Francis Crick: The first question I ask myself is not when did I first meet Linus, but when did I first hear about him?
In 1946 I was sitting in an office in London, in the British Admiralty, trying to decide what to do and wondering whether
I should go into what we now call molecular biology. I had not had much organic chemistry in school; I remembered there were
hydrocarbons and various things like that, but I did not know what an amino acid was. My knowledge was at a very elementary
level. Across my desk came an article, or rather I think the account of an article, in Chemical and Engineering News, which said that hydrogen bonds were very important in biology. Well, I did not know two things: I did not know what a hydrogen
bond was, and I had never heard of the author who had a rather peculiar name; it was Linus Pauling. That was the first occasion
I came across his name. Of course, I asked around, and I heard that a lot of other people, not just ignorant physicists like
myself, knew a lot about him.
Not long after that, I bought a textbook, Linus Pauling's General Chemistry, and this was an eye-opener to me, because while I had done some chemistry at high school, I had not done any at university.
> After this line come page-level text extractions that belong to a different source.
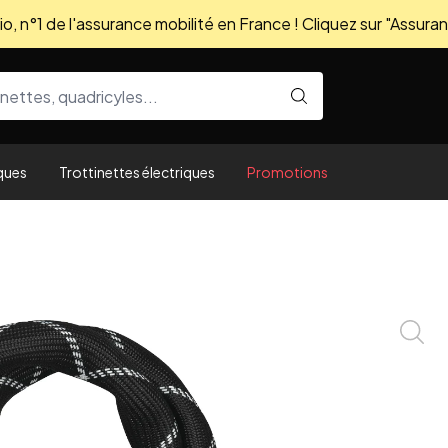
, n°1 de l'assurance mobilité en France ! Cliquez sur "Assuran
ques
Trottinettes électriques
Promotions
Zoom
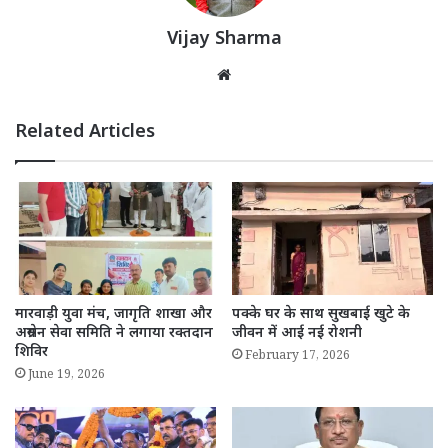
Vijay Sharma
Website
Related Articles
मारवाड़ी युवा मंच, जागृति शाखा और
पक्के घर के साथ सुखबाई खुटे के
अग्रसेन सेवा समिति ने लगाया रक्तदान
जीवन में आई नई रोशनी
शिविर
February 17, 2026
June 19, 2026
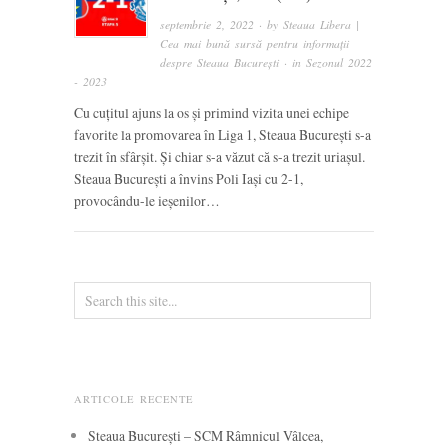
septembrie 2, 2022
· by
Steaua Libera |
Cea mai bună sursă pentru informații
despre Steaua București
· in
Sezonul 2022
- 2023
Cu cuțitul ajuns la os și primind vizita unei echipe
favorite la promovarea în Liga 1, Steaua București s-a
trezit în sfârșit. Și chiar s-a văzut că s-a trezit uriașul.
Steaua București a învins Poli Iași cu 2-1,
provocându-le ieșenilor…
ARTICOLE RECENTE
Steaua București – SCM Râmnicul Vâlcea,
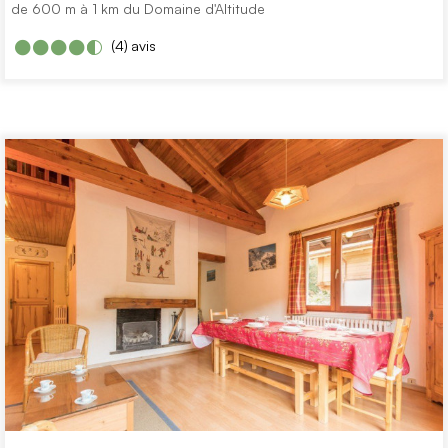
de 600 m à 1 km du Domaine d'Altitude
(4)
avis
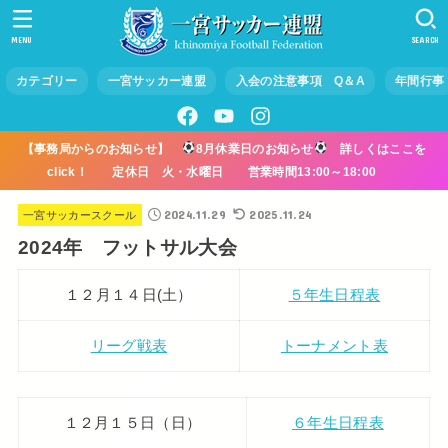
MENU
SEARCH
カテゴリー
一宮サッカー連盟
入会の注意事項 Q＆A
年間行事
【事務局からのお知らせ】
8月休業日のお知らせ
詳しくはここを
click！ 定休日 火・水曜日 営業時間13:00～18:00
2024.11.29
2025.11.24
一宮サッカースクール
2024年 フットサル大会
１２月１４日(土）
５年生日程表
リーグ戦表
トーナメント表
１２月１５日（日）
６年生日程表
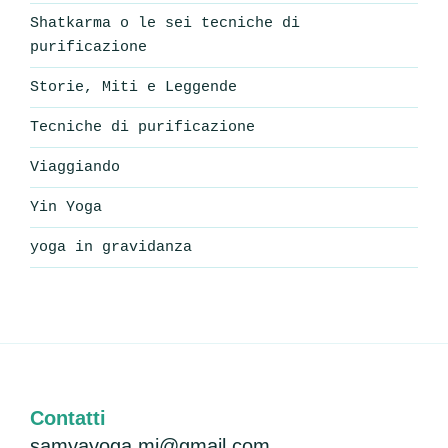
Shatkarma o le sei tecniche di
purificazione
Storie, Miti e Leggende
Tecniche di purificazione
Viaggiando
Yin Yoga
yoga in gravidanza
Contatti
samyayoga.mi@gmail.com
High school chemistry in those days was taught really as a subject where you had to memorize a lot of odd things that happened.
I exaggerate a little, but do remember it was in high school; no doubt, if I had gone on further it would have fallen into
place more. But when I read Linus' book, I was very impressed by the systematic way everything was organized. I do not think
I ever did learn much of the inorganic chemistry, by the way, but I learned all about the strong bonds, and the weak bonds,
including the hydrogen bond, of course. And that really is almost all, I would say, the organic chemistry I know today. By
now I have forgotten most of it as well, but what I knew then, I think I got from that book.